Stated exercise> Could you arrange every line of the records below as a JSON list of strings, one string per line, with blank lines dropped? Leave the pictures out of the answer.

(Stored entries)
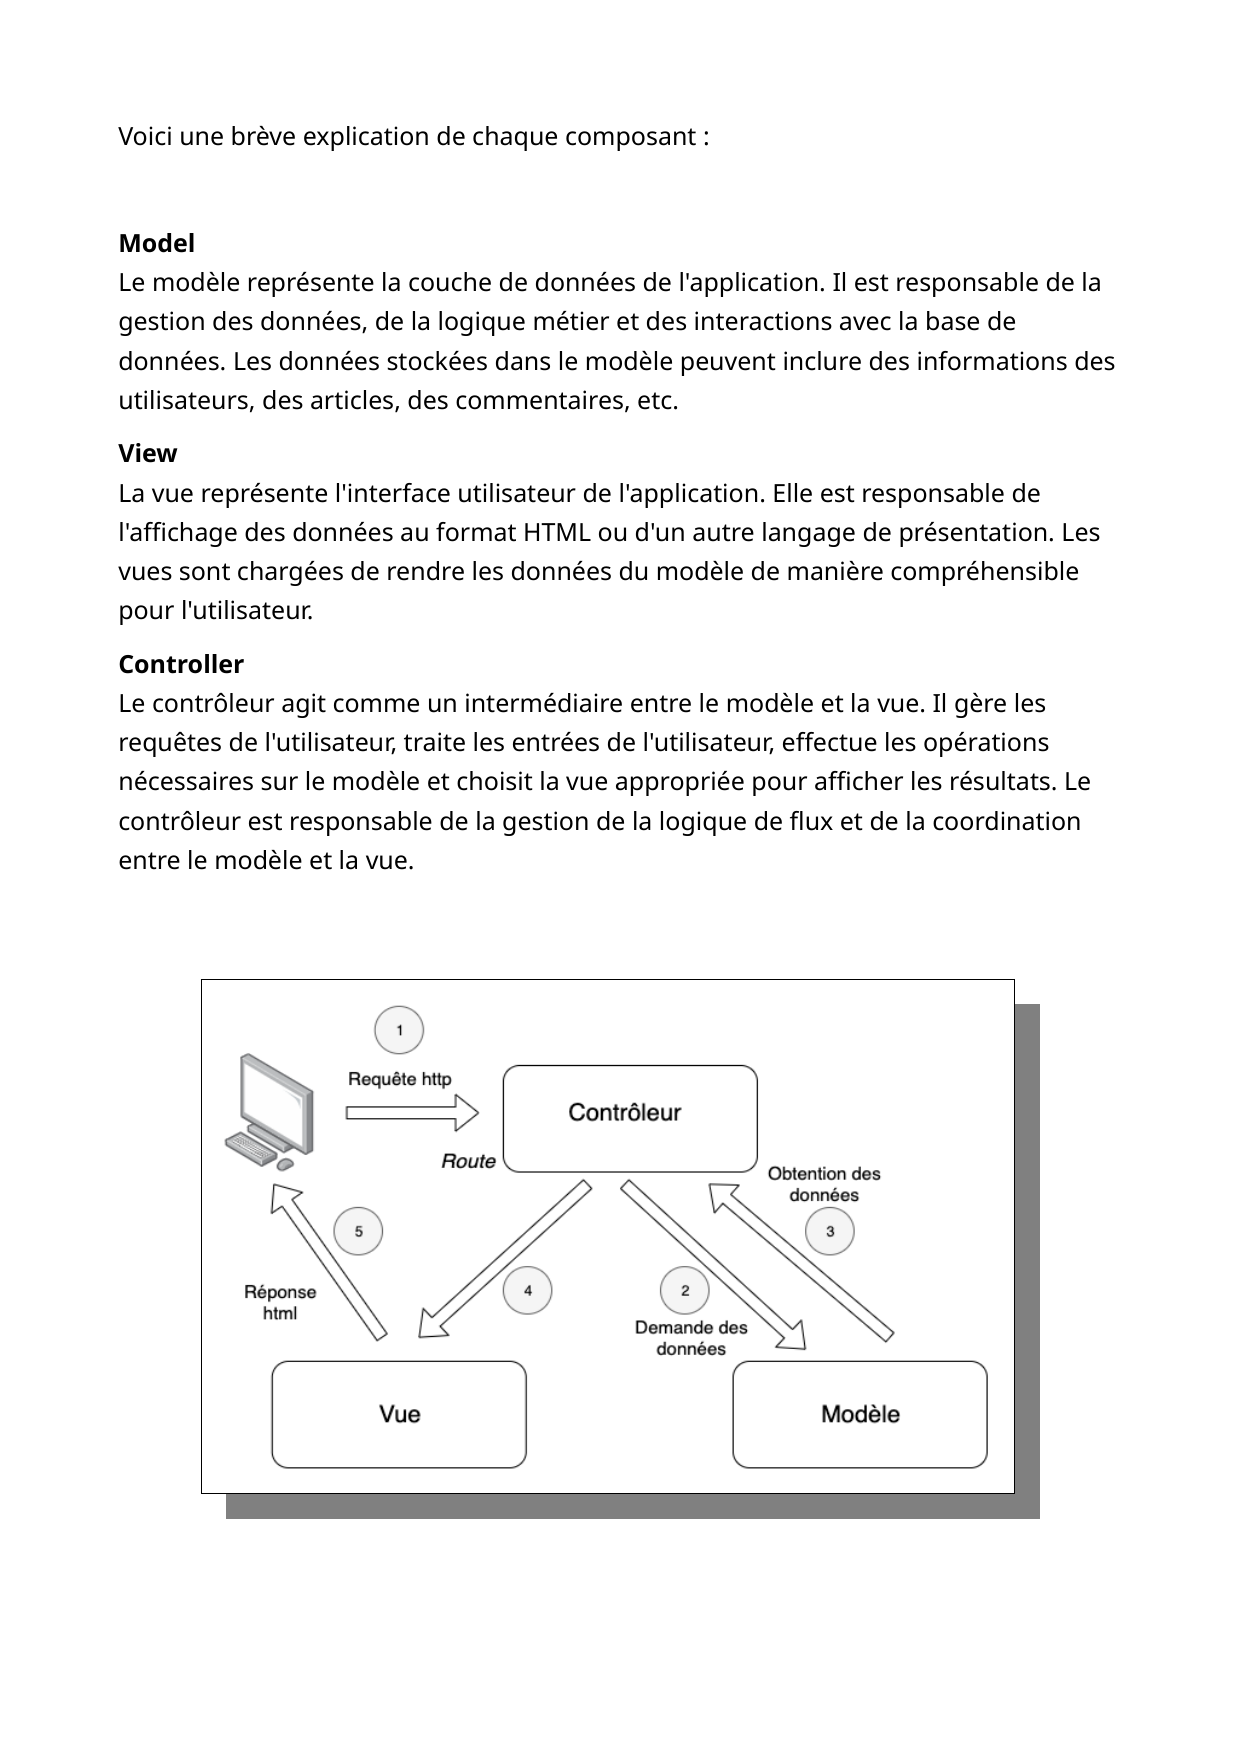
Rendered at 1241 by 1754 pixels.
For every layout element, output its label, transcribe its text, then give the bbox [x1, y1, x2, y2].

picture [203, 981, 1012, 1491]
text View La vue représente l'interface utilisateur de l'application. Elle est responsable de l'affichage des données au format HTML ou d'un autre langage de présentation. Les vues sont chargées de rendre les données du modèle de manière compréhensible pour l'utilisateur. [118, 436, 1122, 627]
text Controller Le contrôleur agit comme un intermédiaire entre le modèle et la vue. Il gère les requêtes de l'utilisateur, traite les entrées de l'utilisateur, effectue les opérations nécessaires sur le modèle et choisit la vue appropriée pour afficher les résultats. Le contrôleur est responsable de la gestion de la logique de flux et de la coordination entre le modèle et la vue. [118, 646, 1122, 876]
text Voici une brève explication de chaque composant : [118, 118, 1122, 152]
text Model Le modèle représente la couche de données de l'application. Il est responsable de la gestion des données, de la logique métier et des interactions avec la base de données. Les données stockées dans le modèle peuvent inclure des informations des utilisateurs, des articles, des commentaires, etc. [118, 226, 1122, 416]
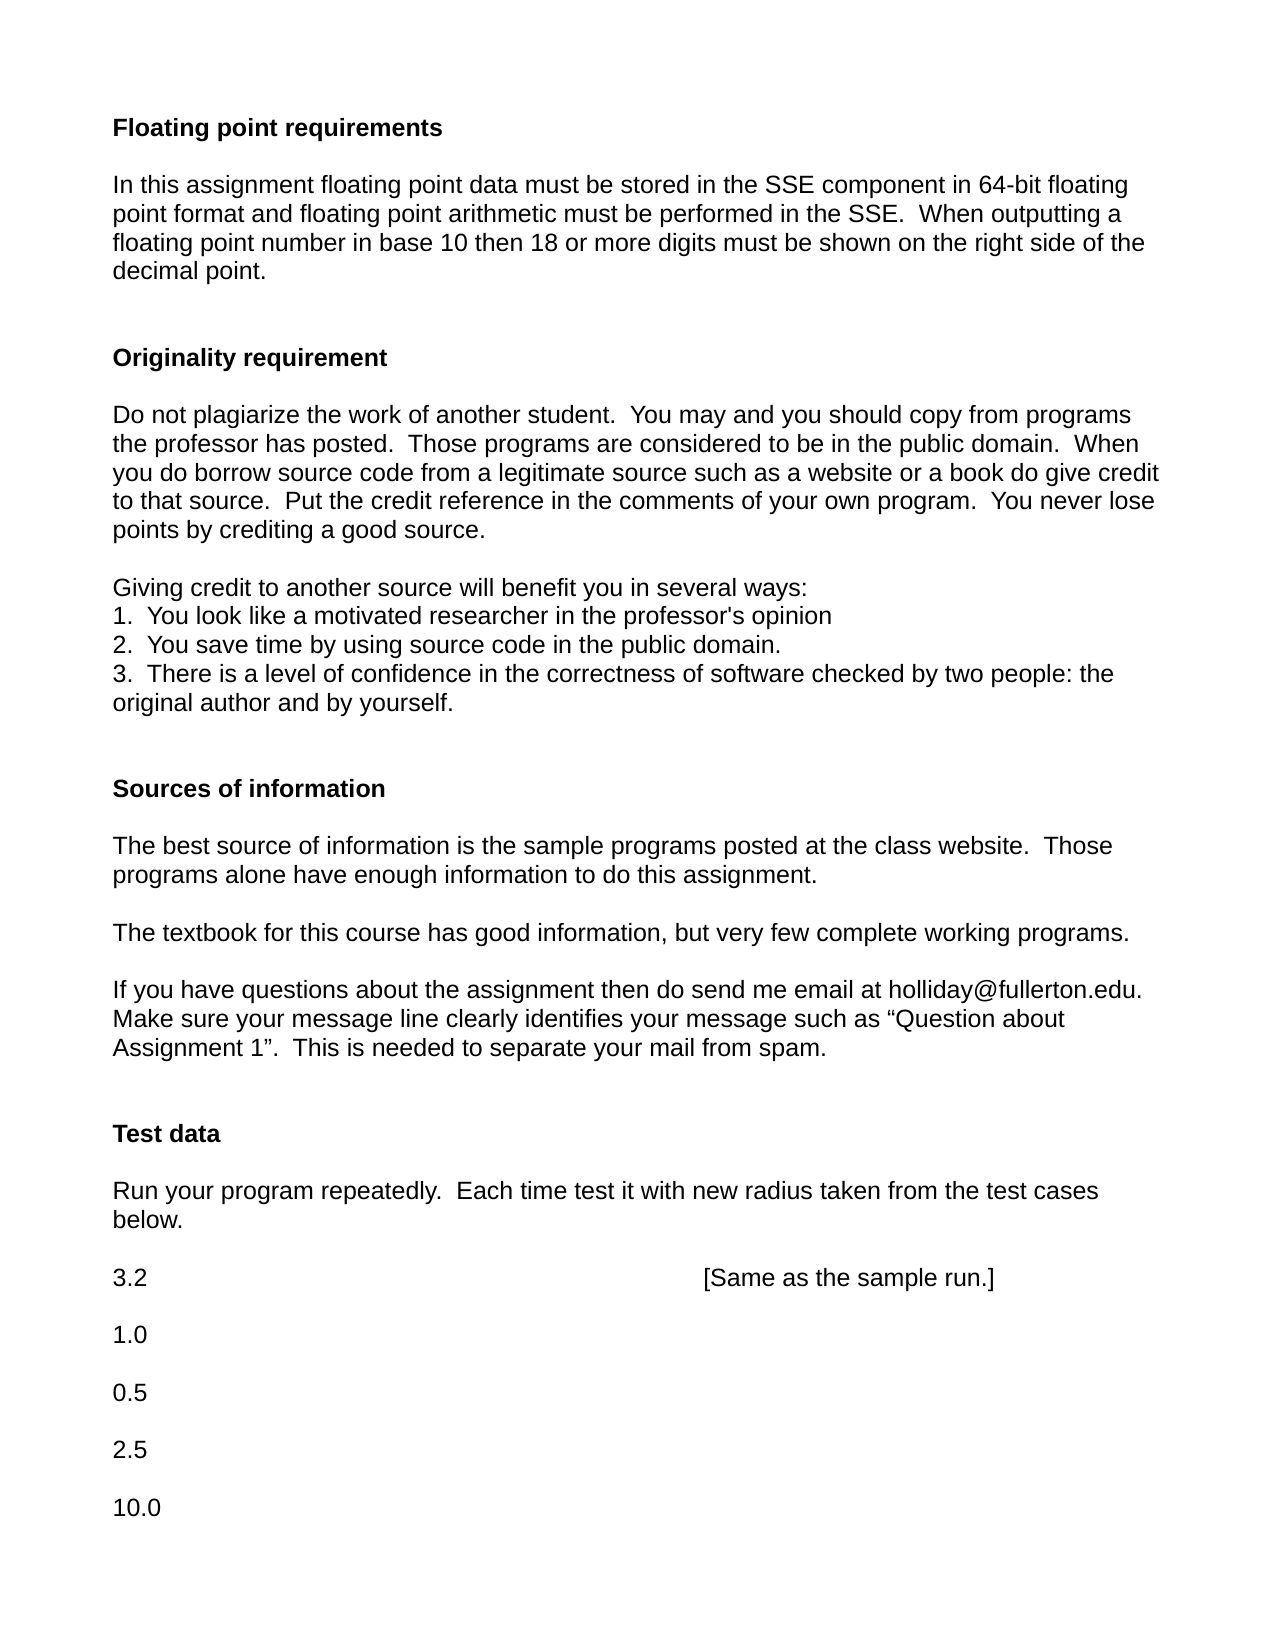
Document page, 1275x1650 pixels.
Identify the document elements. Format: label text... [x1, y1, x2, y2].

text 1. You look like a motivated researcher in the professor's opinion [112, 601, 1162, 630]
text In this assignment floating point data must be stored in the SSE component in 64-bit floating point format and floating point arithmetic must be performed in the SSE. When outputting a floating point number in base 10 then 18 or more digits must be shown on the right side of the decimal point. [112, 170, 1162, 285]
text Sources of information [112, 774, 1162, 802]
text 2. You save time by using source code in the public domain. [112, 630, 1162, 659]
text 10.0 [112, 1492, 1162, 1521]
text 3.2 [Same as the sample run.] [112, 1262, 1162, 1291]
text Run your program repeatedly. Each time test it with new radius taken from the test cases below. [112, 1176, 1162, 1234]
text Originality requirement [112, 342, 1162, 371]
text Test data [112, 1119, 1162, 1147]
text The textbook for this course has good information, but very few complete working programs. [112, 917, 1162, 946]
text 2.5 [112, 1435, 1162, 1464]
text 0.5 [112, 1377, 1162, 1406]
text Giving credit to another source will benefit you in several ways: [112, 572, 1162, 601]
text Do not plagiarize the work of another student. You may and you should copy from programs the professor has posted. Those programs are considered to be in the public domain. When you do borrow source code from a legitimate source such as a website or a book do give credit to that source. Put the credit reference in the comments of your own program. You never lose points by crediting a good source. [112, 400, 1162, 544]
text 1.0 [112, 1320, 1162, 1349]
text If you have questions about the assignment then do send me email at holliday@fullerton.edu. Make sure your message line clearly identifies your message such as “Question about Assignment 1”. This is needed to separate your mail from spam. [112, 975, 1162, 1061]
text Floating point requirements [112, 112, 1162, 141]
text 3. There is a level of confidence in the correctness of software checked by two people: the original author and by yourself. [112, 659, 1162, 716]
text The best source of information is the sample programs posted at the class website. Those programs alone have enough information to do this assignment. [112, 831, 1162, 889]
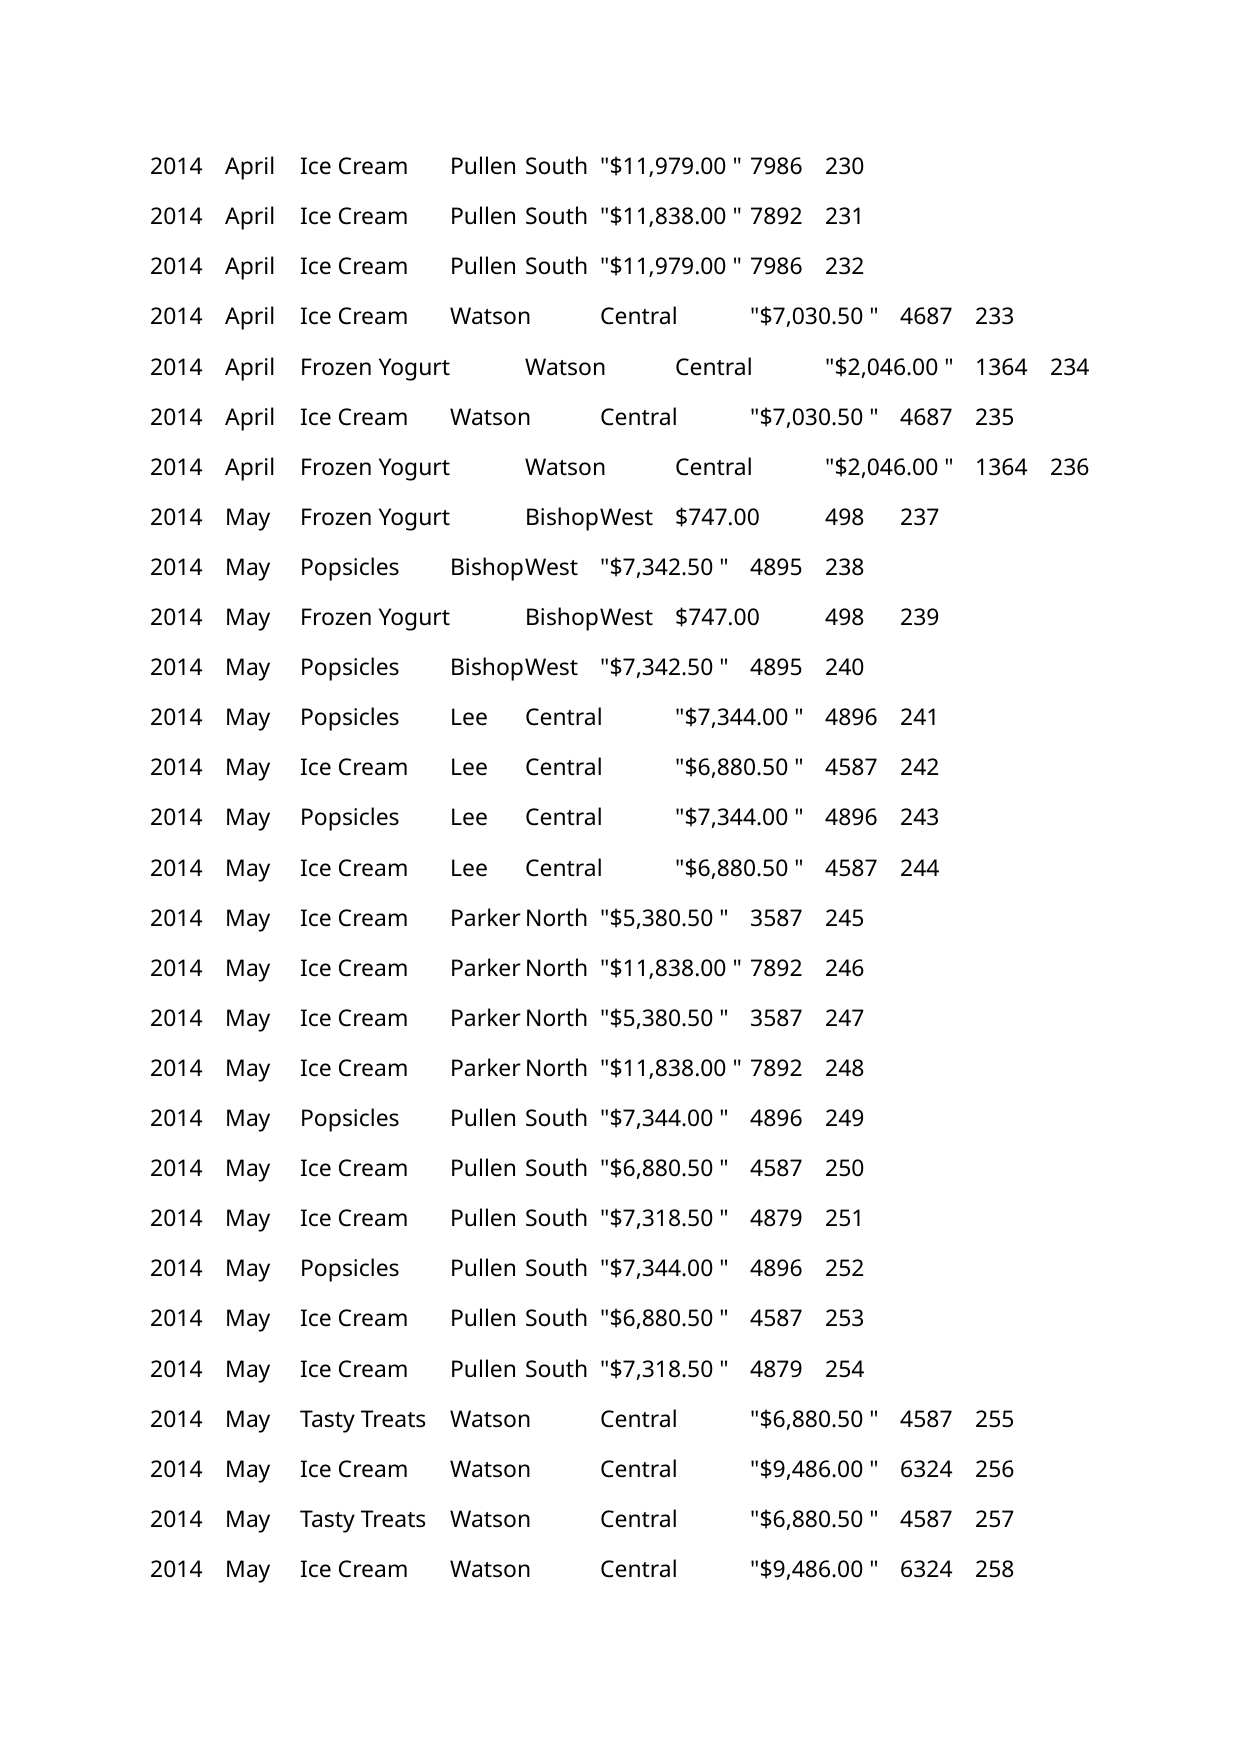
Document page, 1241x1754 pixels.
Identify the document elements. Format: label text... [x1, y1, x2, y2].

Reply to the task>
[
  "Rendered at 1241 by 1754 pixels.",
  "For every layout element, output its label, transcribe its text, then give the bbox [x1, y1, x2, y2].",
  "picture [203, 981, 1012, 1491]",
  "text View La vue représente l'interface utilisateur de l'application. Elle est responsable de l'affichage des données au format HTML ou d'un autre langage de présentation. Les vues sont chargées de rendre les données du modèle de manière compréhensible pour l'utilisateur. [118, 436, 1122, 627]",
  "text Controller Le contrôleur agit comme un intermédiaire entre le modèle et la vue. Il gère les requêtes de l'utilisateur, traite les entrées de l'utilisateur, effectue les opérations nécessaires sur le modèle et choisit la vue appropriée pour afficher les résultats. Le contrôleur est responsable de la gestion de la logique de flux et de la coordination entre le modèle et la vue. [118, 646, 1122, 876]",
  "text Voici une brève explication de chaque composant : [118, 118, 1122, 152]",
  "text Model Le modèle représente la couche de données de l'application. Il est responsable de la gestion des données, de la logique métier et des interactions avec la base de données. Les données stockées dans le modèle peuvent inclure des informations des utilisateurs, des articles, des commentaires, etc. [118, 226, 1122, 416]",
  "Document page, 1275x1650 pixels.",
  "Identify the document elements. Format: label text... [x1, y1, x2, y2].",
  "text 1. You look like a motivated researcher in the professor's opinion [112, 601, 1162, 630]",
  "text In this assignment floating point data must be stored in the SSE component in 64-bit floating point format and floating point arithmetic must be performed in the SSE. When outputting a floating point number in base 10 then 18 or more digits must be shown on the right side of the decimal point. [112, 170, 1162, 285]",
  "text Sources of information [112, 774, 1162, 802]",
  "text 2. You save time by using source code in the public domain. [112, 630, 1162, 659]",
  "text 10.0 [112, 1492, 1162, 1521]",
  "text 3.2 [Same as the sample run.] [112, 1262, 1162, 1291]",
  "text Run your program repeatedly. Each time test it with new radius taken from the test cases below. [112, 1176, 1162, 1234]",
  "text Originality requirement [112, 342, 1162, 371]",
  "text Test data [112, 1119, 1162, 1147]",
  "text The textbook for this course has good information, but very few complete working programs. [112, 917, 1162, 946]",
  "text 2.5 [112, 1435, 1162, 1464]",
  "text 0.5 [112, 1377, 1162, 1406]",
  "text Giving credit to another source will benefit you in several ways: [112, 572, 1162, 601]",
  "text Do not plagiarize the work of another student. You may and you should copy from programs the professor has posted. Those programs are considered to be in the public domain. When you do borrow source code from a legitimate source such as a website or a book do give credit to that source. Put the credit reference in the comments of your own program. You never lose points by crediting a good source. [112, 400, 1162, 544]",
  "text 1.0 [112, 1320, 1162, 1349]",
  "text If you have questions about the assignment then do send me email at holliday@fullerton.edu. Make sure your message line clearly identifies your message such as “Question about Assignment 1”. This is needed to separate your mail from spam. [112, 975, 1162, 1061]",
  "text Floating point requirements [112, 112, 1162, 141]",
  "text 3. There is a level of confidence in the correctness of software checked by two people: the original author and by yourself. [112, 659, 1162, 716]",
  "text The best source of information is the sample programs posted at the class website. Those programs alone have enough information to do this assignment. [112, 831, 1162, 889]",
  "Document page, 1241x1754 pixels.",
  "Identify the document elements. Format: label text... [x1, y1, x2, y2]."
]